**ARTICLE:**

Example. A ladder 10 ft long rests against a vertical wall. If the bottom of the ladder slides away from the wall at a rate of 1 ft/s, how fast is the top of the ladder sliding down the wall when the bottom of the ladder is 6 ft from the wall?

Solution.

Let us denote by $x$ and $y$ the distance from the wall to the bottom of the ladder and the distance from the top of the ladder to the floor, respectively. By Pythagorean law, we have $x^2+y^2=100$. Differentiating this with respect to $t$, we obtain
$$x\frac{dx}{dt}+y\frac{dy}{dt}=0$$
Hence, we have
\begin{align*}
\frac{dy}{dt}&=-\frac{x}{y}\frac{dx}{dt}\\
&=-\frac{6}{8}(1)=-\frac{3}{4}\mathrm{ft/s}
\end{align*}

Example. A water tank has the shape of an inverted circular cone with base radius 2m and heigh 4 m. If water is being pumped into the tank at a rate of $2 \mathrm{m}^3/\mathrm{min}$, find the rate at which the water level is rising when the water is 3 m deep.

Solution. The cross section of the water tank is shown in the figure below.

The amount of water $V$ when the water level is $h$ and the surface radius is $r$ is $V=\frac{1}{3}\pi r^2h$. From the above figure we have the following ratio holds $$\frac{2}{4}=\frac{r}{h}$$ i.e. $r=\frac{h}{2}$. SO $V$ can be written as
$$V=\frac{1}{12}\pi h^3$$
Differentiating this with respect to $t$, we obtain
$$\frac{dV}{dt}=\frac{1}{4}\pi h^2\frac{dh}{dt}$$
Hence,
\begin{align*}
\frac{dh}{dt}&=\frac{4}{\pi h^2}\frac{dV}{dt}\\
&=\frac{4}{\pi(3)^2}(2)\\
&=\frac{8}{9\pi}\mathrm{m/min}\approx 0.28\mathrm{m/min}
\end{align*}

Example. A street light is at the top of a 15 feet tall pole. A 6 feet tall woman walks away from the pole with a speed of 5 ft/sec along a straight path. How fast is the tip of her shadow moving when she is 45 feet from the base of the pole?

Solution. Let $x$ be the distance from the light pole to the woman and $y$ be the distance from the light pole to the tip of her shadow as shown in the figure below.

By similar triangles, we have $\frac{15}{y}=\frac{6}{y-x}$. Solving this equation for $y$, we obtain $y=\frac{5}{3}x$. Differentiating this with respect to $t$, we find how fast the tip of her shadow is moving:
$$\frac{dy}{dt}=\frac{5}{3}\frac{dx}{dt}=\frac{25}{3}\mathrm{ft/s}$$
As seen regardless of how far the woman is from the pole, the speed of the tip is constant.

**THE TASKS:**
a: In the related-rates text, at what rate is the water level in the conical tank rising when the water is 3 m deep?
b: Continue the related-rates text after its last sentence.

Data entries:
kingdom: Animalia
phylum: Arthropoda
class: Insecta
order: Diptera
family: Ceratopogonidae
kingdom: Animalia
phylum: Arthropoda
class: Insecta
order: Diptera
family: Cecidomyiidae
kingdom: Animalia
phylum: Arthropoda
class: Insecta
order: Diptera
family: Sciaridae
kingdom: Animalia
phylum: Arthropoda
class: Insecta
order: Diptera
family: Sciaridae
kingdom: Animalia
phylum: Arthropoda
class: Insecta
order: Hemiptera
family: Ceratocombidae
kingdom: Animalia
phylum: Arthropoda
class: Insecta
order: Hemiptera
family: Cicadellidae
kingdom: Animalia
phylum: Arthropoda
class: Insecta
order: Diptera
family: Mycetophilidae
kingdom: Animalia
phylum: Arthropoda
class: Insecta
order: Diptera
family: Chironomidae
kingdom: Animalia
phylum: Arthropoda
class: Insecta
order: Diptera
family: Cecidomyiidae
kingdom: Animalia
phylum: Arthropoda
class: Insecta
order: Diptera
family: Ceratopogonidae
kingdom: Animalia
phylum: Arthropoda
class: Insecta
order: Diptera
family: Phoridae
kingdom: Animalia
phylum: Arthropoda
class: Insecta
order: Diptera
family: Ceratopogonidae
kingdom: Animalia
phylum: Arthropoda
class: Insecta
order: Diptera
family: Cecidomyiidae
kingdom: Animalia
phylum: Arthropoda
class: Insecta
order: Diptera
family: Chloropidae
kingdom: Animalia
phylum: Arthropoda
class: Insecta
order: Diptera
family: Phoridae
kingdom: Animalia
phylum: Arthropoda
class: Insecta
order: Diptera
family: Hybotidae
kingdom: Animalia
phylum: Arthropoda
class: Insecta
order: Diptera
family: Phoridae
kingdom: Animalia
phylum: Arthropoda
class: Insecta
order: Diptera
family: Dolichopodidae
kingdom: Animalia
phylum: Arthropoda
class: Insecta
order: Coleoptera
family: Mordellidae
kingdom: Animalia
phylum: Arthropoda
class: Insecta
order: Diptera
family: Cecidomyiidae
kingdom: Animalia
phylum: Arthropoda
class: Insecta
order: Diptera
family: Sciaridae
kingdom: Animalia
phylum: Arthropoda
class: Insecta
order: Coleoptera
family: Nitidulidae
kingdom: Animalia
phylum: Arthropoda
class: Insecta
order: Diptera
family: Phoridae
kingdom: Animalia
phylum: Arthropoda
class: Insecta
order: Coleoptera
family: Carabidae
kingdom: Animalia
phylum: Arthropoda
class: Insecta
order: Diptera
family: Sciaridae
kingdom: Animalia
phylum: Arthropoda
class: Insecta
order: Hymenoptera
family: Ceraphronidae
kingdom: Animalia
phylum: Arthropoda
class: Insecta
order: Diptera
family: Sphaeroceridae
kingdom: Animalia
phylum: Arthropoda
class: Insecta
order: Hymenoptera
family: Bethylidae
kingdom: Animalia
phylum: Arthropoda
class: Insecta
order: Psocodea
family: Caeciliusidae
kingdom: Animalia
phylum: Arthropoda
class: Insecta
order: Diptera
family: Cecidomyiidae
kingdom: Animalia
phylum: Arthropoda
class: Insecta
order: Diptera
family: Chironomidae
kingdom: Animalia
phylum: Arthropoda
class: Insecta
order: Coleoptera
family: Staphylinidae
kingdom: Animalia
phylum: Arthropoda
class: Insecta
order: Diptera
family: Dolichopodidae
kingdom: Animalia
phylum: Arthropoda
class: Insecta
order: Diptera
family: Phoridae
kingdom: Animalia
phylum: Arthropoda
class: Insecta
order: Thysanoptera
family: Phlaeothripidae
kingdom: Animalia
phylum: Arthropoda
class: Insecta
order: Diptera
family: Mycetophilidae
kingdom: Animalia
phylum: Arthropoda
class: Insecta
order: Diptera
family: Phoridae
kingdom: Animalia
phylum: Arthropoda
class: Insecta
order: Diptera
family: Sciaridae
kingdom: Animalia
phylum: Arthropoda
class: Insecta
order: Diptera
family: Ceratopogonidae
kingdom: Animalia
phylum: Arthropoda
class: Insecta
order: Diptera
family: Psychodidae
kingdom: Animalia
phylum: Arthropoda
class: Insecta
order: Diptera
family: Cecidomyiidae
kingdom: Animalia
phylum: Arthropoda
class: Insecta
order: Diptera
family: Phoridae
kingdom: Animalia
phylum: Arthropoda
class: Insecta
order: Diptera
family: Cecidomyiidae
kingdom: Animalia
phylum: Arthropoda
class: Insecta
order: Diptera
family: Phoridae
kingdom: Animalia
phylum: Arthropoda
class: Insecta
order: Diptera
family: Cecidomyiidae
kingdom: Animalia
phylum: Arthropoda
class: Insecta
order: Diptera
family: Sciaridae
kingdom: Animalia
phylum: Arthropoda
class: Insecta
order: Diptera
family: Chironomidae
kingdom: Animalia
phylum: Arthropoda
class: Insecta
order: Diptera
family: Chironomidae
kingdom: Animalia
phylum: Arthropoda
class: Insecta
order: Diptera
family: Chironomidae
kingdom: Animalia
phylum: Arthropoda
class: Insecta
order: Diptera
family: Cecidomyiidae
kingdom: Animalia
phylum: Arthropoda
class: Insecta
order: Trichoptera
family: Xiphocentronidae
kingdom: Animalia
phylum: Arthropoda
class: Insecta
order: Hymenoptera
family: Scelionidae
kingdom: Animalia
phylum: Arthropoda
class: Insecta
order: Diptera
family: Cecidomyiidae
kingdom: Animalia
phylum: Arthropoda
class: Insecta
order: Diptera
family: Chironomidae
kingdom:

**OUTPUTS FOR THE TASKS:**
a: 8/(9π) m/min, or about 0.28 m/min.

b:
Example. The fish population, $N$, in a small pond depends on the amount of algae, $a$ (measured in pounds), in it. The equation modeling the fish population is given by $N=(3a^2-20a+26)^4$. If the amount of algae is increasing at a rate of 2 lb/week, at what rate is the fish population changing when the pond contains 5 lb of algae?

Solution. By the chain rule, we obtain
\begin{align*}
\frac{dN}{dt}&=4(3a^2-20a+26)^3\left(6a\frac{da}{dt}-20\frac{da}{dt}\right)\\
&=4(3a^2-20a+26)^3(6a-20)\frac{da}{dt}
\end{align*}
$\frac{da}{dt}=2$lb/week, so when $a=5$lb, $\frac{dN}{dt}$ is
$$\frac{dN}{dt}=4(3(5)^2-20(5)+26)^3(6(5)-20)(2)=-80\ \mathrm{lb/week}$$
What this means is that the fish population is decreasing by 80 lb/week at the instant when the pond contains 5 lb of algae.

Example. The retail price per gallon of gasoline is increasing at 0.02 dollars per week. The demand equation is given by $$10p-\sqrt{356-x^2}=0$$ where $p$ is the price per gallon (in dollars), when $x$ million gallons are demanded. At what rate is the revenue changing when 10 million gallons are demanded?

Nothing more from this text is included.